Go to the "Optic Configuration" tab:
Switch on the light if you have not already done so
Check focus on the two sides of the Flow Cell, and try to have a focus between the two sides (Fig.5). In the Fig.6, you can see on a dry Flow Cell that has been exposed to water, there are still water droplets on both sides. Use them as an indicator to do the focus. 

Figure 6: Water droplets

On Fig.6, there is a good focus on the front, and you can see two more poorly focused water droplets on the back. The focused bubbles are on one side of the Flow Cell, which means you can now count the number of clicks it takes to get the bubbles in the back well focused. Multiplying the number of clicks by the distance of the button chosen to go from one side to the other gives the actual distance of the Flow Cell. Then divide this distance by two, enter the value in "Focus distance (µm)" and use the double arrows to focus in the middle of the 2 sides of the Flow Cell.

Note
tip#1: start using the "1 MM" buttons, then the 100 µm buttons and finish by typing 25 or 50 µm adjustments in the middle box and pressing external arrows of focus; 
tip#2: you can connect your phone or a tablet to the PlanktoScope to have controls on the focus while checking a zoomed portion on the streamed image on another device.

This step also allows you to check that your Flow Cell is properly levelled. If bubbles in the same layer do not all have the same focus, your Flow Cell is not straight. You are going to have to reposition it by taking it out of its holder, so it is important to check this before putting your sample in the PlanktoScope. Be very careful not to break the Flow Cell.

Put your sample in the PlanktoScope

Close the flux stopper
Fill the sample in the syringe. For this you can just remove the full sample holder and fill it on top of a sink (to not risk spills on top of the PlanktoScope; Fig.7)
Reconnect the syringe to the pump
Open the flux stopper
Place the bubbler and adjust the flow to 1 bubble/second

Safety information
Never forget to open the flux stopper. If the flux stopper is closed for a long time, it can deteriorate the fluidic system.

Safety information
Not agitating your sample will let plankton sediment and could even block the fluidic system. More importantly, the organisms concentration will be inhomogeneous, and because you will first get the sinking plankton, will lead your measurements to over-estimate true concentrations. You should agitate your sample using bubbling and use a sufficient pumping rate to avoid sinking/clogging of sample.

§ Saved data entries:
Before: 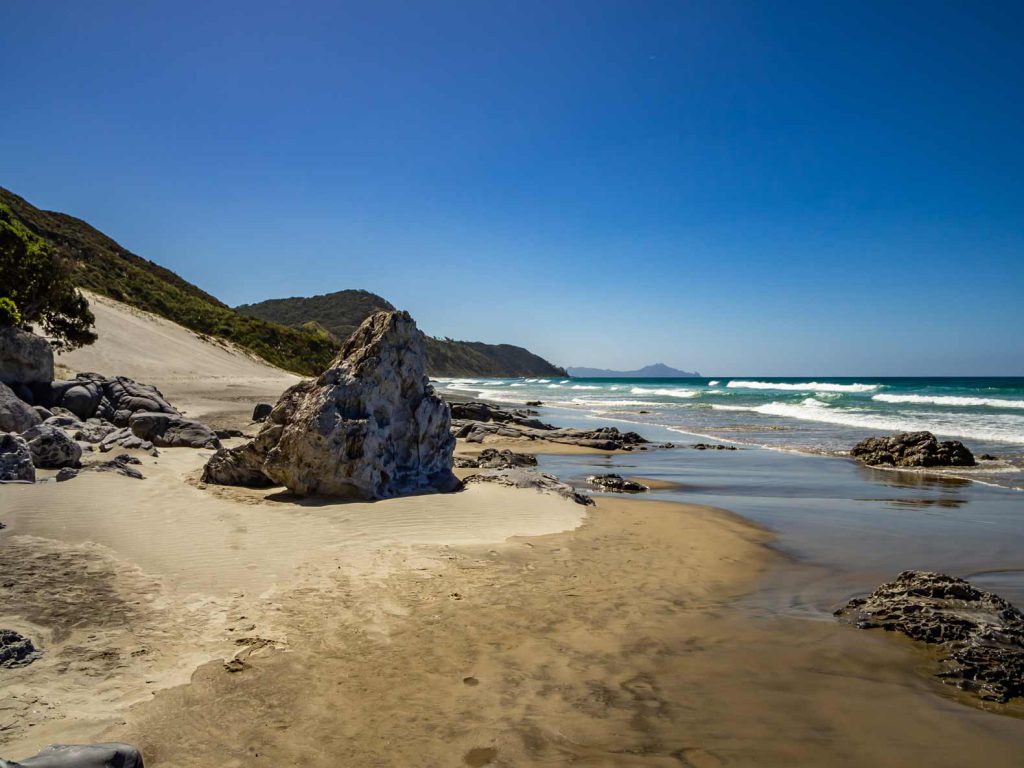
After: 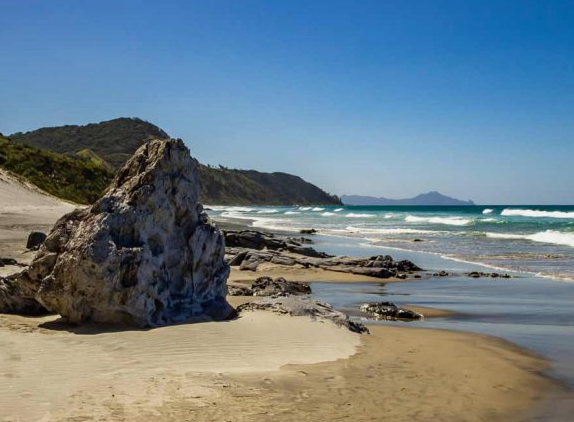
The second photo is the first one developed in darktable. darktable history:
exposure: exposure -0.153 EV, compensate exposure bias true, compensate highlight preservation false
crop and rotate: left 22.133%, top 22.472%, right 21.763%, bottom 22.521%
tone equalizer: on, module defaults
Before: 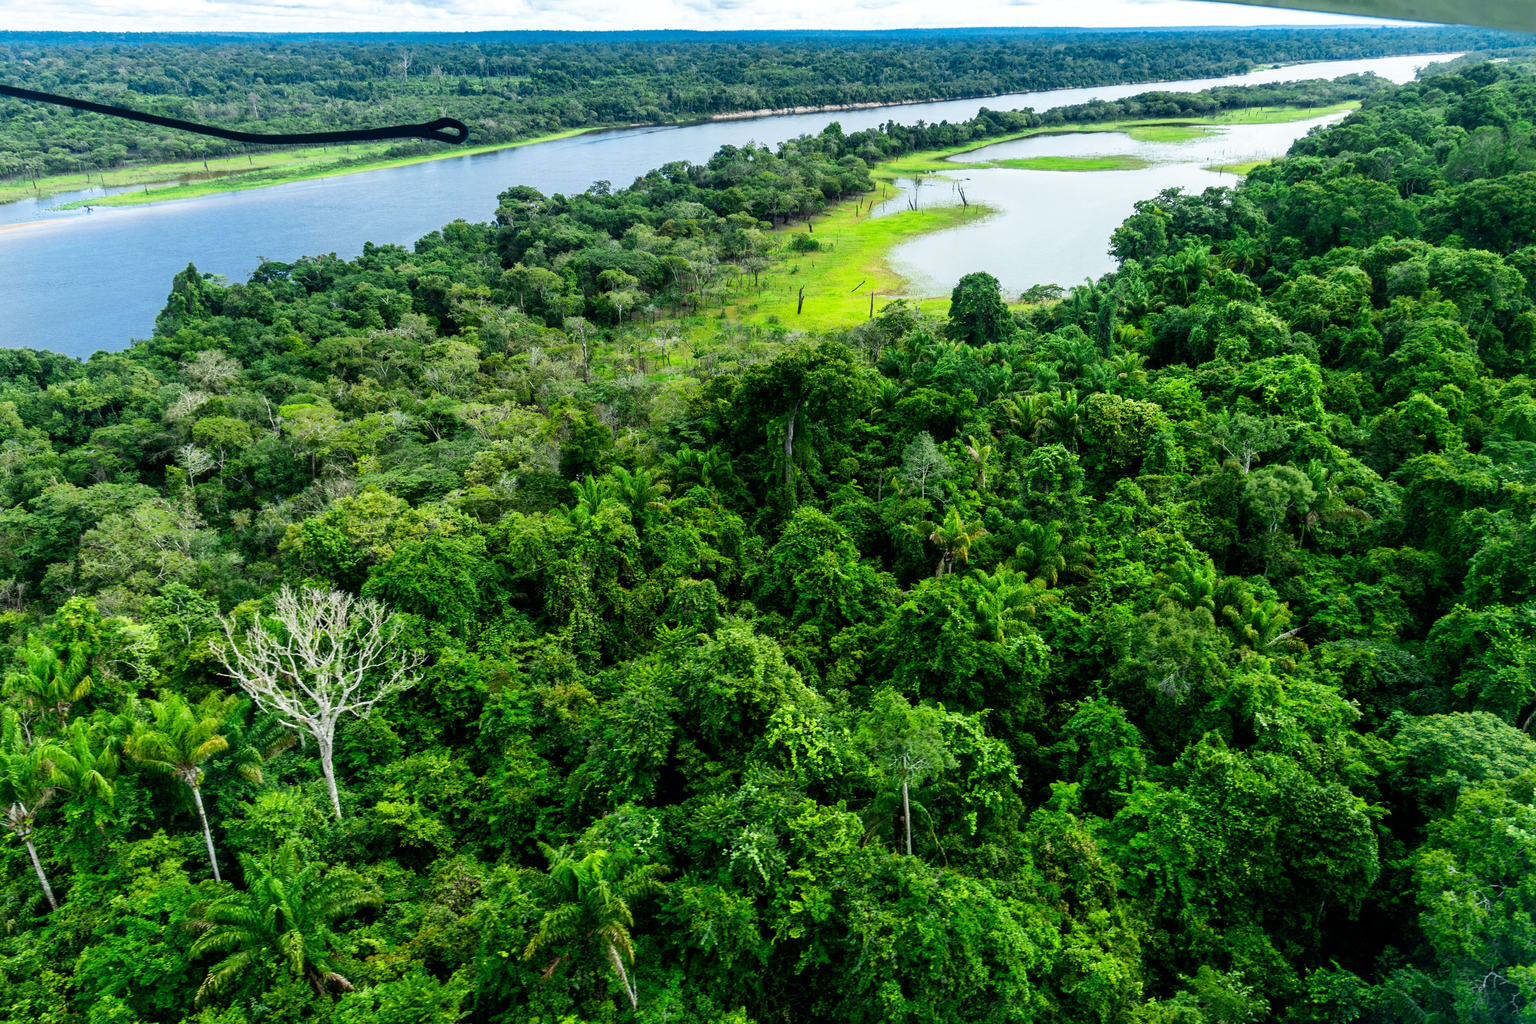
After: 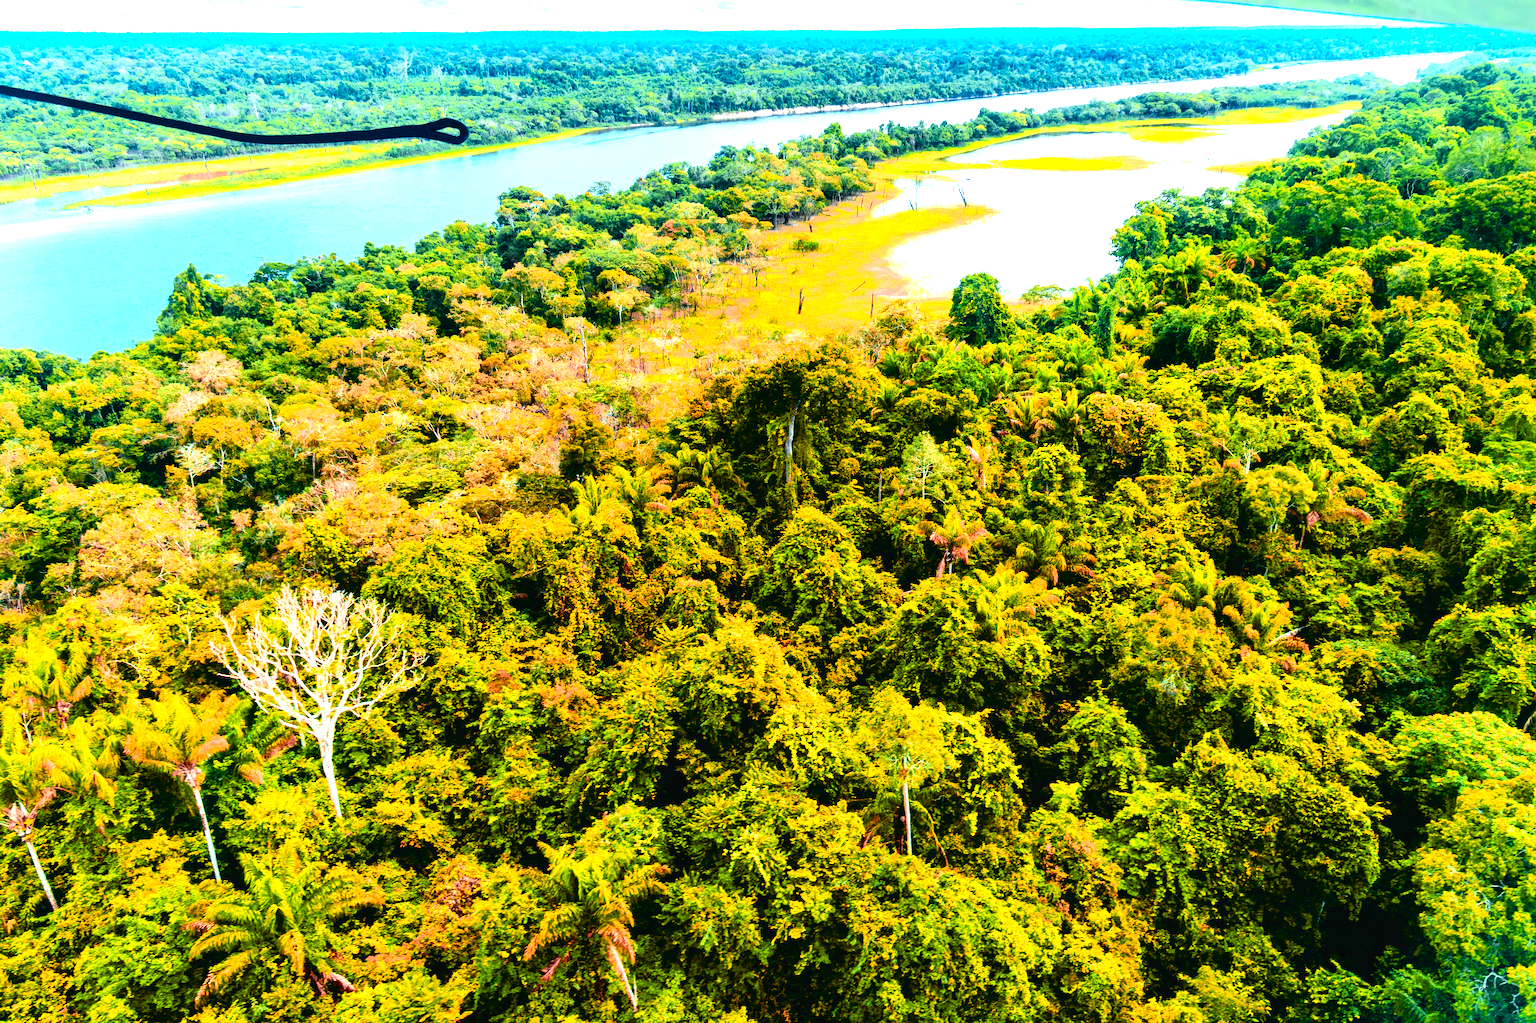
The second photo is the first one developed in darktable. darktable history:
exposure: black level correction 0, exposure 1.5 EV, compensate highlight preservation false
color zones: curves: ch2 [(0, 0.5) (0.084, 0.497) (0.323, 0.335) (0.4, 0.497) (1, 0.5)], process mode strong
tone curve: curves: ch0 [(0, 0.021) (0.148, 0.076) (0.232, 0.191) (0.398, 0.423) (0.572, 0.672) (0.705, 0.812) (0.877, 0.931) (0.99, 0.987)]; ch1 [(0, 0) (0.377, 0.325) (0.493, 0.486) (0.508, 0.502) (0.515, 0.514) (0.554, 0.586) (0.623, 0.658) (0.701, 0.704) (0.778, 0.751) (1, 1)]; ch2 [(0, 0) (0.431, 0.398) (0.485, 0.486) (0.495, 0.498) (0.511, 0.507) (0.58, 0.66) (0.679, 0.757) (0.749, 0.829) (1, 0.991)], color space Lab, independent channels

§ BRIEF:
Answer these questions from the PlanktoScope instructions:
(a) What value goes in "Focus distance (µm)"?
(b) What flow rate should the bubbler be adjusted to?
(c) What can happen if the flux stopper stays closed for a long time?
Rely only on the PlanktoScope instructions, not on the rows.

§ OUTPUT BELOW:
(a) Half of the Flow Cell's actual distance, found by multiplying the number of clicks by the distance of the chosen button.
(b) 1 bubble/second.
(c) It can deteriorate the fluidic system.